Archives Nationales Du Canada Lili St. Cyr
Perhaps this was part of her effort not to “glorify” sex work. But it felt like an overcorrection when she repeated the dubious claim that Montréal’s annual Formula One weekend increases human trafficking to the city. (Ironically, Stella has rebuked this claim, arguing that increased surveillance during F1 puts sex workers in greater danger.)
Isabelle was at her best when furiously describing the morality squad’s sanitation of the district in the 1950s. They “not only cleaned it,” she said, “they disinfected it and destroyed everything that was good and everything that was bad.”
I found more inclusiveness next door to Café Cléopâtre at the MEM – Centre des Mémoires Montréalaises (some exhibits free, ticketed exhibits CA$6.70-15.50), whose exhibits explore the city’s history through the lens of Montréalers themselves. In 2016, in its former incarnation as the Centre d’histoire de Montréal in Old Montréal, the museum hosted the exhibition “Scandal! Vice, Crime and Morality in Montréal, 1940-1960.” Now housed in a building at the very center of the former red-light district, it’s telling a more comprehensive story about sex work in the city.
Prior to opening the new museum, a representative from Stella “gave their input and we listened to them,” MEM curator Catherine Charlebois said. “We thought it was very important to have their voice, since we are in this neighborhood.” This year, to mark Stella’s 30-year anniversary, the MEM will open an exhibition in collaboration with Stella (opening date TBD).
“They told us that ‘It’s really important that our voices are heard because it was our part of the city and now we’ve been chased away,'” Charlebois said of her discussions with Stella. “As an institution, it’s important that we recognize the people … for whom the neighborhood was and still is important,” she added.
Another sign the MEM is listening: In 2023 it hosted the launch of Tigchelaar’s podcast, “Nous Sommes Toujours Là” (episodes in French and English at noussommestoujoursla.com), which she created in collaboration with Stella. Tigchelaar tapped into her community to collect firsthand stories of sex work in the city, from 1960s strippers to contemporary cam girls.
◆ ◆ ◆ ◆ ◆
PROBLEM SET
1) In the Montréal red-light district passage, what exhibition did the museum host in 2016?
2) Write out the part of the Montréal red-light district passage that opens with the words containing "Prior to opening" and closes with "(opening date TBD).".
3) What comes after the last sentence of the Montréal red-light district passage? Write the continuation.
The material that comes next has no role in this work.

RECORDED DATA
◆ ◆ ◆ ◆ ◆
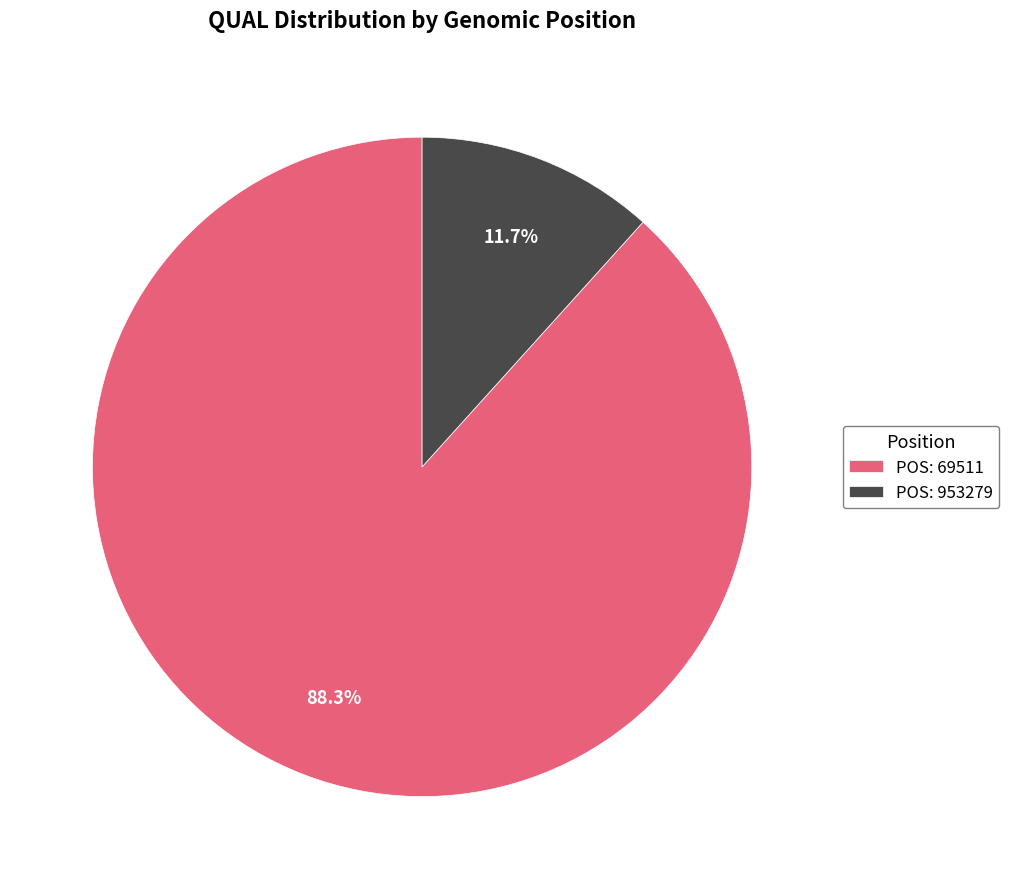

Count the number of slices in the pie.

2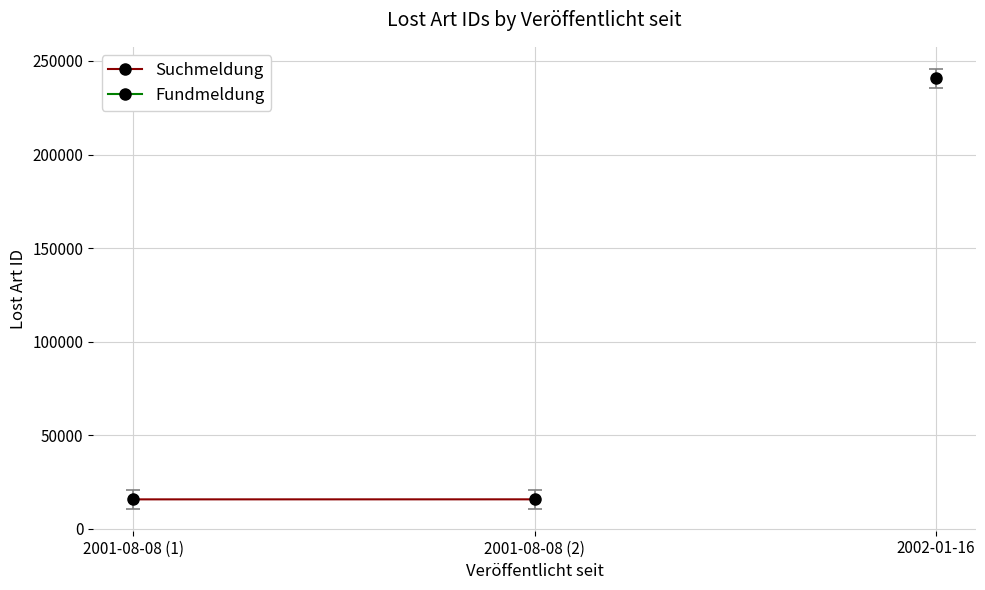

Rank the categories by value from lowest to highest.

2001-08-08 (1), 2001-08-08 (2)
◆ ◆ ◆ ◆ ◆
TASK-BY-TASK ANSWERS
1) "Scandal! Vice, Crime and Morality in Montréal, 1940-1960."

2)
Prior to opening the new museum, a representative from Stella “gave their input and we listened to them,” MEM curator Catherine Charlebois said. “We thought it was very important to have their voice, since we are in this neighborhood.” This year, to mark Stella’s 30-year anniversary, the MEM will open an exhibition in collaboration with Stella (opening date TBD).

3)
Over 12 episodes, the podcast recounts life in the clubs, streets and homes where women have sold sexual services. Because most of these women’s workspaces no longer exist, Tigchelaar invited her guests to share vivid descriptions of the stages, décor and dressing rooms. The podcast argues convincingly that sex workers have deep knowledge of the city’s hidden corners.
A visitor to Montréal today would struggle to reconcile the colorful downtown of those women’s memories with what it looks like today. The destruction of Super Sexe is just one example of the gentrification that has squeezed the salty charm out of Montréal’s downtown, where after-dark decadence has given way to the homogeneity of glass condos and chain stores.
Despite this, the history of sex work has proved useful as a winking marketing tool. Walking through the Quartier des Spectacles, it’s impossible to miss the red dots that denote the area’s brand, from those that form a “red carpet” on the sidewalks after dark to those decorating the façades of countless construction sites. This branding, Tigchelaar wrote in an article for the architecture publication Party Planner, “relies on a longstanding signifier sex workers use to indicate our presence and availability, one that is also a metonym denoting our work sites: the red light.”
Podcast guest Carmen described the “insult” of the Quartier’s red-light branding. At the very spot where she was arrested for selling sex, tourists are today invited to snap selfies under the glow of a red light. “They value our signifiers, but they do not value us,” Tigchelaar said.
Back at the MEM, under the glow of a light bulb that is half red and half white — out of respect to sex workers who dislike the red-light branding, Charlebois said — a video titled “A Changing Neighbourhood” tells the history of the red-light district. In it, Concordia teacher Francine Tremblay described the “relentless drive to get rid of this neighborhood.”
But it ends with Johnny Zoumboulakis, the formidable owner of Café Cléopâtre. When developers came, he fought them and won. In what is surely a signal of changing times, Zoumboulakis described receiving a letter from the city: Cléopâtre’s saucy sign meets the definition of heritage, it said, and so it will be protected and preserved.